Let's explore some of the approaches being
used. One can take an algorithmic approach and write a program to deal with the
issue. Such a program can even be quite complex and take into account a variety
of contingencies, but there are limitations to this approach. First off, the
program can only be written to address known
problems, meaning its horizons will be limited to only those issues its
creator has thought up. Secondly, the utility of the program ends as soon as
the situation changes. In the case of money laundering, once criminals begin to
figure out what the parameters of your algorithm are, they can find a way
around it and suddenly your program is worthless.

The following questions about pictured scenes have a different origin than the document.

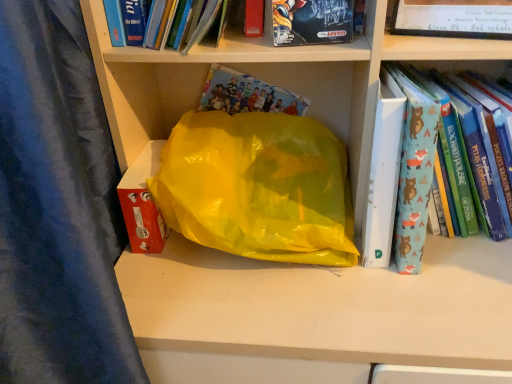
Question: Could you tell me if blue fabric book at right, marked as the 1th book in a right-to-left arrangement, is turned towards hardcover book at upper center, the first book when ordered from left to right?

Choices:
 (A) yes
 (B) no

Answer: (B)

Question: Does blue fabric book at right, marked as the 1th book in a right-to-left arrangement, have a lesser height compared to hardcover book at upper center, the third book from the right?

Choices:
 (A) yes
 (B) no

Answer: (B)

Question: Considering the relative sizes of blue fabric book at right, which appears as the third book when viewed from the left, and hardcover book at upper center, the third book from the right, in the image provided, is blue fabric book at right, which appears as the third book when viewed from the left, wider than hardcover book at upper center, the third book from the right,?

Choices:
 (A) no
 (B) yes

Answer: (B)

Question: From a real-world perspective, is blue fabric book at right, marked as the 1th book in a right-to-left arrangement, under hardcover book at upper center, the first book when ordered from left to right?

Choices:
 (A) yes
 (B) no

Answer: (A)

Question: From the image's perspective, is blue fabric book at right, which appears as the third book when viewed from the left, above hardcover book at upper center, the third book from the right?

Choices:
 (A) no
 (B) yes

Answer: (A)

Question: Looking at their shapes, would you say matt black board game at upper center, the 2th book from the left, is wider or thinner than blue fabric book at right, marked as the 1th book in a right-to-left arrangement?

Choices:
 (A) thin
 (B) wide

Answer: (A)

Question: Considering the positions of matt black board game at upper center, the 2th book from the left, and blue fabric book at right, marked as the 1th book in a right-to-left arrangement, in the image, is matt black board game at upper center, the 2th book from the left, taller or shorter than blue fabric book at right, marked as the 1th book in a right-to-left arrangement,?

Choices:
 (A) tall
 (B) short

Answer: (B)

Question: Considering their positions, is matt black board game at upper center, which is the second book from right to left, located in front of or behind blue fabric book at right, marked as the 1th book in a right-to-left arrangement?

Choices:
 (A) behind
 (B) front

Answer: (B)

Question: Does point (279, 4) appear closer or farther from the camera than point (474, 132)?

Choices:
 (A) farther
 (B) closer

Answer: (B)

Question: Is point (115, 34) positioned closer to the camera than point (309, 38)?

Choices:
 (A) closer
 (B) farther

Answer: (B)

Question: Is hardcover book at upper center, the third book from the right, bigger or smaller than matt black board game at upper center, the 2th book from the left?

Choices:
 (A) small
 (B) big

Answer: (B)

Question: From a real-world perspective, relative to matt black board game at upper center, the 2th book from the left, is hardcover book at upper center, the first book when ordered from left to right, vertically above or below?

Choices:
 (A) below
 (B) above

Answer: (B)

Question: From the image's perspective, is hardcover book at upper center, the third book from the right, above or below matt black board game at upper center, which is the second book from right to left?

Choices:
 (A) below
 (B) above

Answer: (B)

Question: From the image's perspective, relative to hardcover book at upper center, the first book when ordered from left to right, is blue fabric book at right, marked as the 1th book in a right-to-left arrangement, above or below?

Choices:
 (A) below
 (B) above

Answer: (A)

Question: In the image, is blue fabric book at right, marked as the 1th book in a right-to-left arrangement, positioned in front of or behind hardcover book at upper center, the first book when ordered from left to right?

Choices:
 (A) front
 (B) behind

Answer: (B)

So what about machine learning approaches? These
have some advantages over the algorithmic approach in that the machine can,
given the right training data set and parameter specifications, potentially
come to address problems that the creator did not even recognize existed. The
problem with this approach is that the machine's competence will always be
constrained by the quality of the training data set it has been given. And no
matter how good your training data set is, the machine will never be able to
anticipate entirely new problems from it. At best, it can extend the logic of
the patterns it has extracted to new problems that arise. This may work at
first¾to a point. But once the rules change too drastically,
the machine is going to find itself completely helpless - it can't make new connections.
So why all the fuss over anticipating future
problems? When it comes to money laundering, we're not dealing with a stable
problem. We're competing against human intelligences, with all of the mental
flexibility they represent. Every time an optimal solution is found, it won't
be long before the competition finds a new evasion tactic and the process
starts all over again. That is the nature of competing with truly flexible
intelligences.
Where does that leave us? The situation I've
laid out points to one obvious solution: if we hope to achieve any consistent
level of automation in the detection of money laundering, the machine behind
that detection needs to be able to recognize when the situation has changed,
plot a new course to counter it, and modify itself to implement the new
strategy. The alternative approaches will always be playing catch-up.

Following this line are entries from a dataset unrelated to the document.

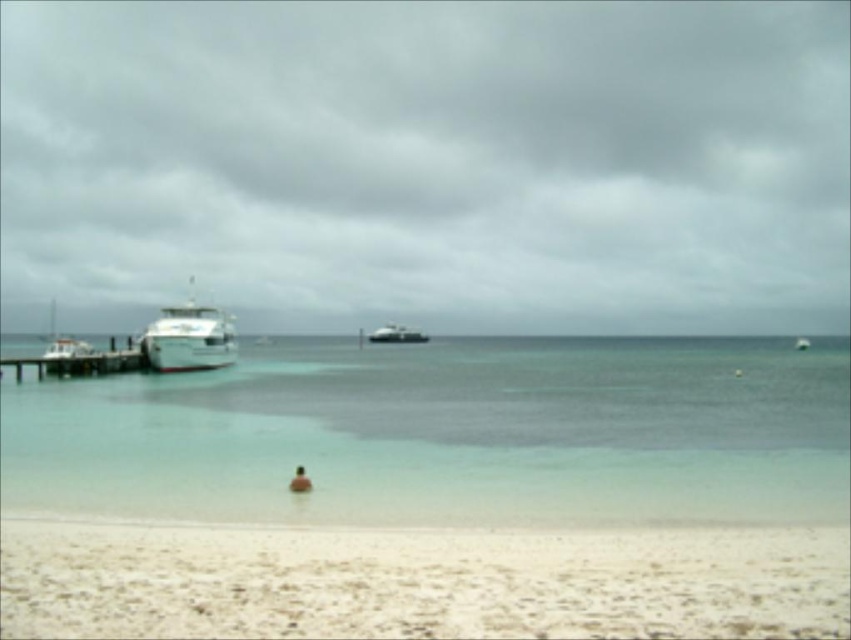
Between point (150, 358) and point (52, 360), which one is positioned in front?

Positioned in front is point (52, 360).

Is white glossy boat at left smaller than white wood dock at left?

No.

Where is `white glossy boat at left`? white glossy boat at left is located at coordinates (189, 337).

Between point (120, 352) and point (290, 484), which one is positioned behind?

Point (120, 352)

Identify the location of white wood dock at left. (80, 364).

Locate an element on the screen. white wood dock at left is located at coordinates (80, 364).

Does clear water at center appear on the right side of white glossy boat at left?

Indeed, clear water at center is positioned on the right side of white glossy boat at left.

Find the location of a particular element. clear water at center is located at coordinates (449, 433).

What we're proposing is a dynamic machine
that is not limited by quantifiable data being fed to it. Rather than working
with 1s and 0s, the medium it works with will be the English language itself.

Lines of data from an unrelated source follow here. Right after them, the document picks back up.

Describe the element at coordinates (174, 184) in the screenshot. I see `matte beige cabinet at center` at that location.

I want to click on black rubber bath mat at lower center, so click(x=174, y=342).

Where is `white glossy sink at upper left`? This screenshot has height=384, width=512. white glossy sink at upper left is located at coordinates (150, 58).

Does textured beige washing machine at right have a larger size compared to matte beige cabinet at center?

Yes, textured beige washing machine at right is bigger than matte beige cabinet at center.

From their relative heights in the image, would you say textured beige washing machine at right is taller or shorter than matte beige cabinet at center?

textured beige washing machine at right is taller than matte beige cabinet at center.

Because of this, it will have the ability to seek out its own data and find solutions
to problems it identifies without supervision. It can actively search out
problems and self-modify its structure to better counter them. Once properly
implemented, the machine we're proposing would be able to anticipate and
address entirely new problems.
And whatever parameters we start with, yes,
criminals can still find a way to avoid it. Say we begin with a simple tactic
like aggregating small transactions over a period of time to detect
structuring: criminals will soon learn what that time period is and counter by
spreading their transactions over a greater span of time. There's no getting
around that. Trying to catch money launderers is always going to be a
back-and-forth arms race. Our salvation here, and why our approach can be
better than that of others, is that our machine will modify itself as the
situation changes. If we get this right, every time criminals find a way around
a new rule our machine will adapt to the new situation and set up another wall
to block them. In a setting where the rules keep changing, only an adaptive
strategy – an intelligent strategy not based on data - can keep the advantage
for any amount of time, and that's what Active Structure has to offer.